True, as users of the Ml know to their cost, each new stretch of road has to be maintained and, eventually, reconstructed. There will inevitably be some extra current cost. We pointed out in this column a few months ago the absurdity and waste of not maintaining our existing roads.
But there are likely to be substantial savings in expenditure on the old roads from which traffic is diverted.
So, even looked at past Treasury blinkers, which means ignoring savings to the industry • (through reduced congestion) and the general public (through reduced pollution, noise and accidents) increased investment in transport infrastructure has many commendable aspects.
Even the smallest road scheme, though, takes months to complete. It seems from the Government's recent actions to stimulate spending in other public sector fields, notably housing, that they want more money to be spent during this financial year — that is, before the end of March.
Not even the smallest additional road improvement scheme seems likely to fit within that timescale. Even if the design work has been completed and the contract documents drawn up, the contract has to be advertised and let, a process lasting several weeks.
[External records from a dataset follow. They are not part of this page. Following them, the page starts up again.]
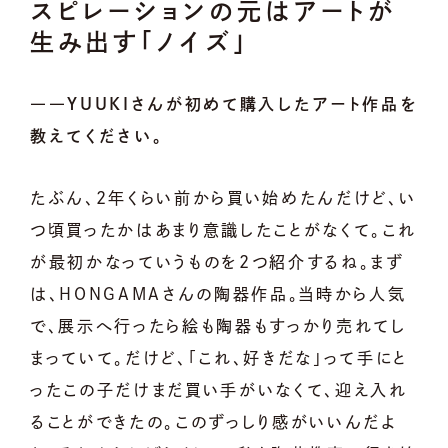
スピレーションの元はアートが
生み出す「ノイズ」
――YUUKIさんが初めて購入したアート作品を
教えてください。
たぶん、2年くらい前から買い始めたんだけど、い
つ頃買ったかはあまり意識したことがなくて。これ
が最初かなっていうものを2つ紹介するね。まず
は、HONGAMAさんの陶器作品。当時から人気
で、展示へ行ったら絵も陶器もすっかり売れてし
まっていて。だけど、「これ、好きだな」って手にと
ったこの子だけまだ買い手がいなくて、迎え入れ
ることができたの。このずっしり感がいいんだよ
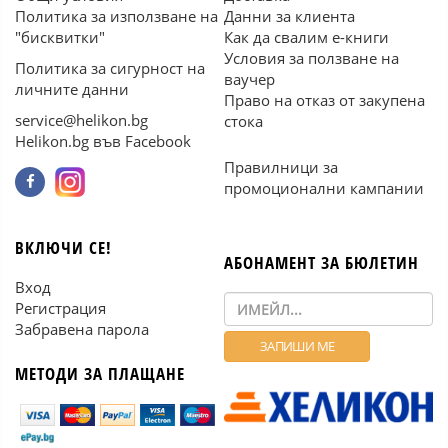
Политика за използване на
Данни за клиента
"бисквитки"
Как да свалим е-книги
Условия за ползване на
Политика за сигурност на
ваучер
личните данни
Право на отказ от закупена
service@helikon.bg
стока
Helikon.bg във Facebook
Правилници за
промоционални кампании
ВКЛЮЧИ СЕ!
АБОНАМЕНТ ЗА БЮЛЕТИН
Вход
Регистрация
Забравена парола
МЕТОДИ ЗА ПЛАЩАНЕ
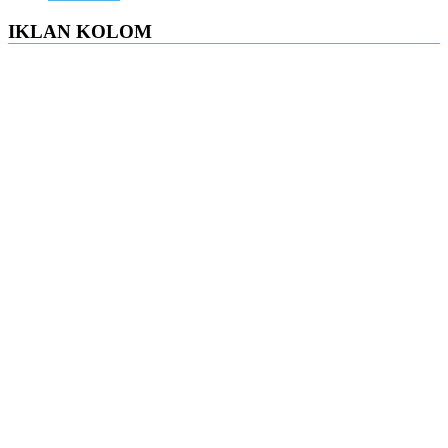
IKLAN KOLOM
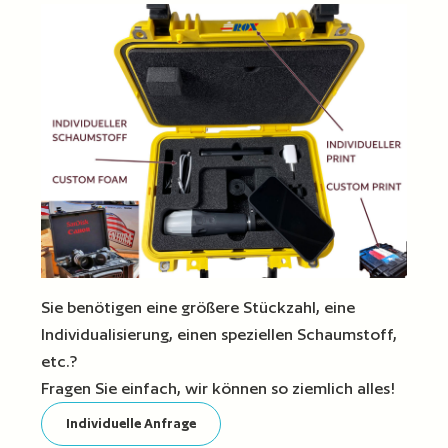
Sie benötigen eine größere Stückzahl, eine
Individualisierung, einen speziellen Schaumstoff,
etc.?
Fragen Sie einfach, wir können so ziemlich alles!
Individuelle Anfrage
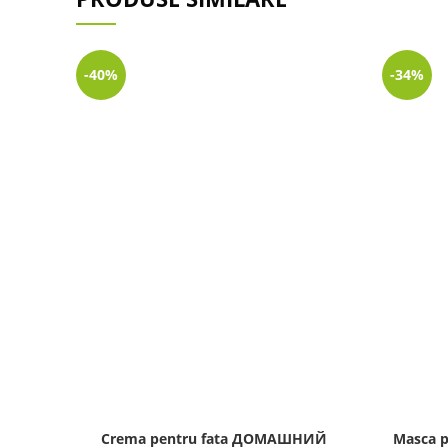
-40%
-34%
Crema pentru fata ДОМАШНИЙ
Masca p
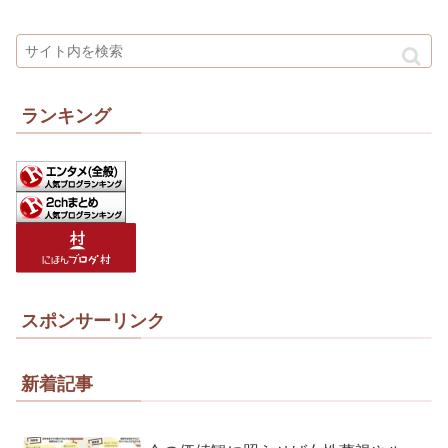
ランキング
スポンサーリンク
新着記事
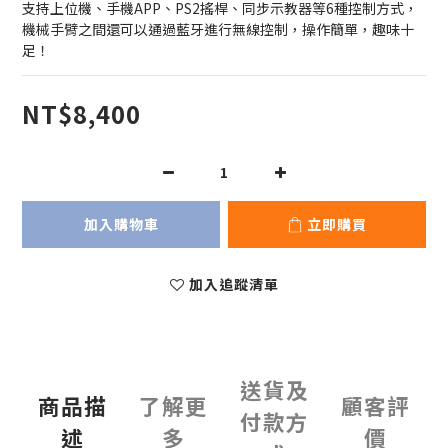
支持上位機、手機APP、PS2搖桿、同步示教器等6種控制方式，
機械手臂之間還可以通過藍牙進行無線控制，操作簡單，趣味十
足！
NT$8,400
加入購物車
立即購買
加入追蹤清單
送貨及
商品描
了解更
顧客評
付款方
述
多
價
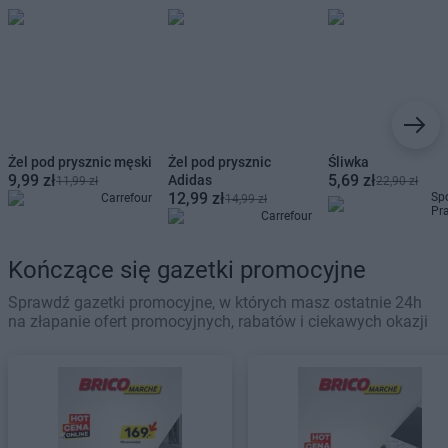
Żel pod prysznic męski
Żel pod prysznic
Śliwka
9,99 zł
5,69 zł
Adidas
11,99 zł
22,90 zł
12,99 zł
Sp
Carrefour
14,99 zł
Pr
Carrefour
Kończące się gazetki promocyjne
Sprawdź gazetki promocyjne, w których masz ostatnie 24h
na złapanie ofert promocyjnych, rabatów i ciekawych okazji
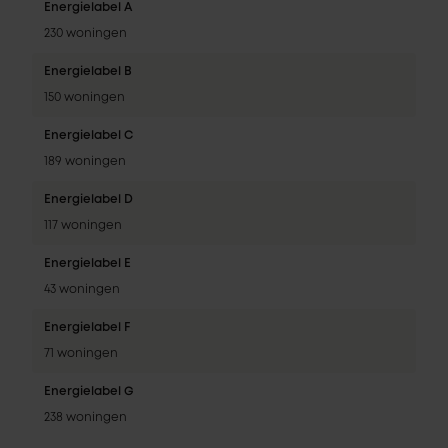
Energielabel A
230 woningen
Energielabel B
150 woningen
Energielabel C
189 woningen
Energielabel D
117 woningen
Energielabel E
43 woningen
Energielabel F
71 woningen
Energielabel G
238 woningen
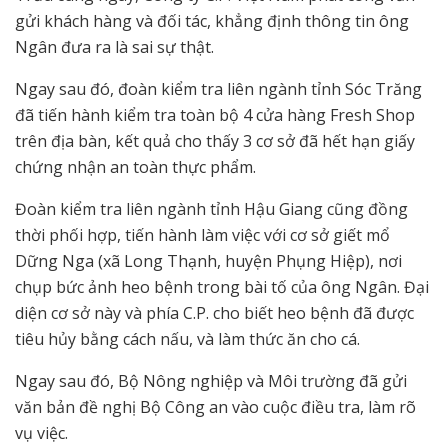
gửi khách hàng và đối tác, khẳng định thông tin ông
Ngân đưa ra là sai sự thật.
Ngay sau đó, đoàn kiểm tra liên ngành tỉnh Sóc Trăng
đã tiến hành kiểm tra toàn bộ 4 cửa hàng Fresh Shop
trên địa bàn, kết quả cho thấy 3 cơ sở đã hết hạn giấy
chứng nhận an toàn thực phẩm.
Đoàn kiểm tra liên ngành tỉnh Hậu Giang cũng đồng
thời phối hợp, tiến hành làm việc với cơ sở giết mổ
Dững Nga (xã Long Thạnh, huyện Phụng Hiệp), nơi
chụp bức ảnh heo bệnh trong bài tố của ông Ngân. Đại
diện cơ sở này và phía C.P. cho biết heo bệnh đã được
tiêu hủy bằng cách nấu, và làm thức ăn cho cá.
Ngay sau đó, Bộ Nông nghiệp và Môi trường đã gửi
văn bản đề nghị Bộ Công an vào cuộc điều tra, làm rõ
vụ việc.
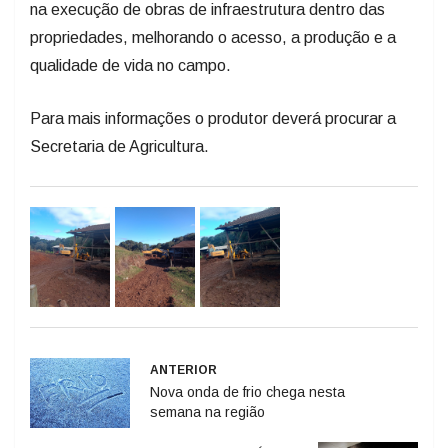
na execução de obras de infraestrutura dentro das
propriedades, melhorando o acesso, a produção e a
qualidade de vida no campo.
Para mais informações o produtor deverá procurar a
Secretaria de Agricultura.
ANTERIOR
Nova onda de frio chega nesta
semana na região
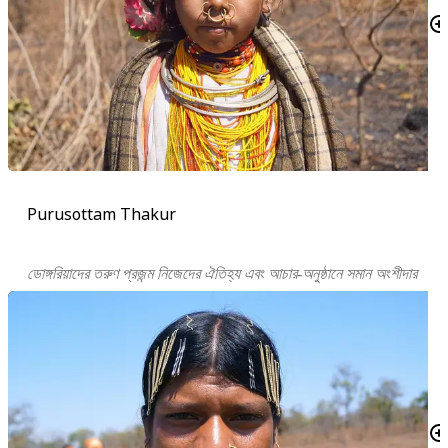
Purusottam Thakur
ডোঙ্গরিয়াদের তরুণ প্রজন্ম নিজেদের ঐতিহ্য এবং আচার-অনুষ্ঠানে সমান অংশীদার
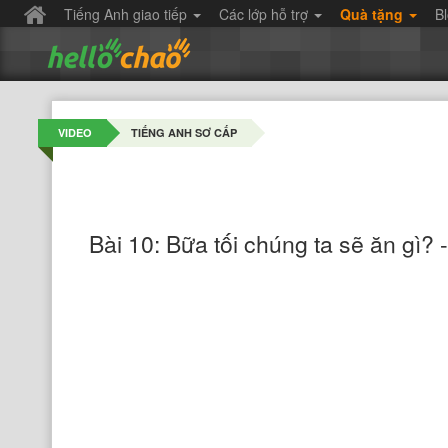
Tiếng Anh giao tiếp
Các lớp hỗ trợ
Quà tặng
B
VIDEO
TIẾNG ANH SƠ CẤP
Bài 10: Bữa tối chúng ta sẽ ăn gì? 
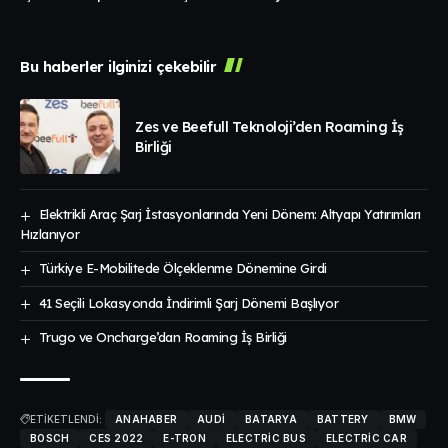
Bu haberler ilginizi çekebilir
Zes ve Beefull Teknoloji’den Roaming İş
Birliği
Elektrikli Araç Şarj İstasyonlarında Yeni Dönem: Altyapı Yatırımları
Hızlanıyor
Türkiye E-Mobilitede Ölçeklenme Dönemine Girdi
41 Seçili Lokasyonda İndirimli Şarj Dönemi Başlıyor
Trugo ve Oncharge’dan Roaming İş Birliği
ETİKETLENDİ:
ANAHABER
AUDI
BATARYA
BATTERY
BMW
BOSCH
CES 2022
E-TRON
ELECTRIC BUS
ELECTRIC CAR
So can nothing be done in the transport sector to cash in on the Government's current mood?
One answer lies in resurrecting the popular Sixties saying "Small is beautiful". Thinking should be switched away from new bypasses, or even widen ings and straightenings, to the miniscule end of transport infrastructure. Only a moment's thought is needed to see what benefits could be obtained in the area of better signing.
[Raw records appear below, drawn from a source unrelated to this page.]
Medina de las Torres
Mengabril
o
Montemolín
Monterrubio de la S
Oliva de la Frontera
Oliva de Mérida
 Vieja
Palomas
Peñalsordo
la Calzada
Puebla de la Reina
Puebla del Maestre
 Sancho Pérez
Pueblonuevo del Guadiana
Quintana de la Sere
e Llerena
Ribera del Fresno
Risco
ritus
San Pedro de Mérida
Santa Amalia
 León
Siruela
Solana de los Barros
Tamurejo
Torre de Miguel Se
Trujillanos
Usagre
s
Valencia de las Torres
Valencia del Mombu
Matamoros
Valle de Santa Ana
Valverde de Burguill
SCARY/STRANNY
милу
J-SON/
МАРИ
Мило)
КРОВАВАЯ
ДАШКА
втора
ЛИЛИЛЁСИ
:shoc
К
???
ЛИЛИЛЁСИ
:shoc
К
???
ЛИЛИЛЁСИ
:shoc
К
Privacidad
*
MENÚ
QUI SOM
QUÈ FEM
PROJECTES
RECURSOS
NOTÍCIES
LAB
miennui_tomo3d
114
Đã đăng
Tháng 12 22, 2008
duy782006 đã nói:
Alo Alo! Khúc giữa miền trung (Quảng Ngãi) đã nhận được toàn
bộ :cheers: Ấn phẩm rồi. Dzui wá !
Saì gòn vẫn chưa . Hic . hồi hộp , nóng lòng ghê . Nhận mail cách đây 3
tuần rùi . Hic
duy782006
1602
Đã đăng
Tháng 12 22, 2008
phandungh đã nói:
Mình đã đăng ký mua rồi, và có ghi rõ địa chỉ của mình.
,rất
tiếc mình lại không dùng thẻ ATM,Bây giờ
Although every driver will have his own collection of favourite complaints about poor, misleading or non-existent signing, motorway and trunk road signs are, in general, adequate. The problem is at its most acute when the journey is almost ended. This is because of the extraordinary difficulty drivers often face in ascertaining the name of the street when this is eventually reached.
Even for a car driver this is at least a nuisance. For the driver of a lorry it is much more than a nuisance. Stopping to ask a passer-by where he is will probably block the road. And even the process of asking is more difficult for him than for a car driver, since he has to lean across a wider cab, and look down from a greater height. On top of all this, if he finds that he is going in the wrong direction . he must manoeuvre his vehicle in what are often difficult surroundings.
Most of this time and energy would be saved if the quality of street naming were raised and standardised. Local authorities should be encouraged to look at the situation in their areas, and to place a nameplate on every corner, not just at either end of a street, as seems to be the present policy.
It cannot be denied that this proposal lacks glamour. But who can deny that, if implemented, it would benefit almost every person who ever moves, by any mode, outside areas with which he is familiar? And the lorry driver is the most frequent person in this category.
Street names are the responsibility of local authorities. House and building numbers are the responsibility of the occupier. There seems to be no legal obligation on an occupier in Britain to display that number, as is the case in most countries.
Whether or not it should be a legal obligation is a matter for debate. What is beyond doubt is that better numbering would benefit everyone.
All this is no doubt a long way from what Ian Dallison had in mind when he made his plea for more transport infrastructure investment. What has been suggested above is certainly not a substitute for more roads, railway electrification, and other desirable items. Nor does it contradict his argument that such investment would help to stimulate industrial recovery.
But in these stringent days Ralph Waldo Emerson's maxim about the world beating a path to the door of the inventor of a better mousetrap is a particularly apt encouragement to think small, even though the present state of British street naming and building numbering would make it difficult for the world to find the inventor's door — and especially if they were arriving in a 38-tonne lorry!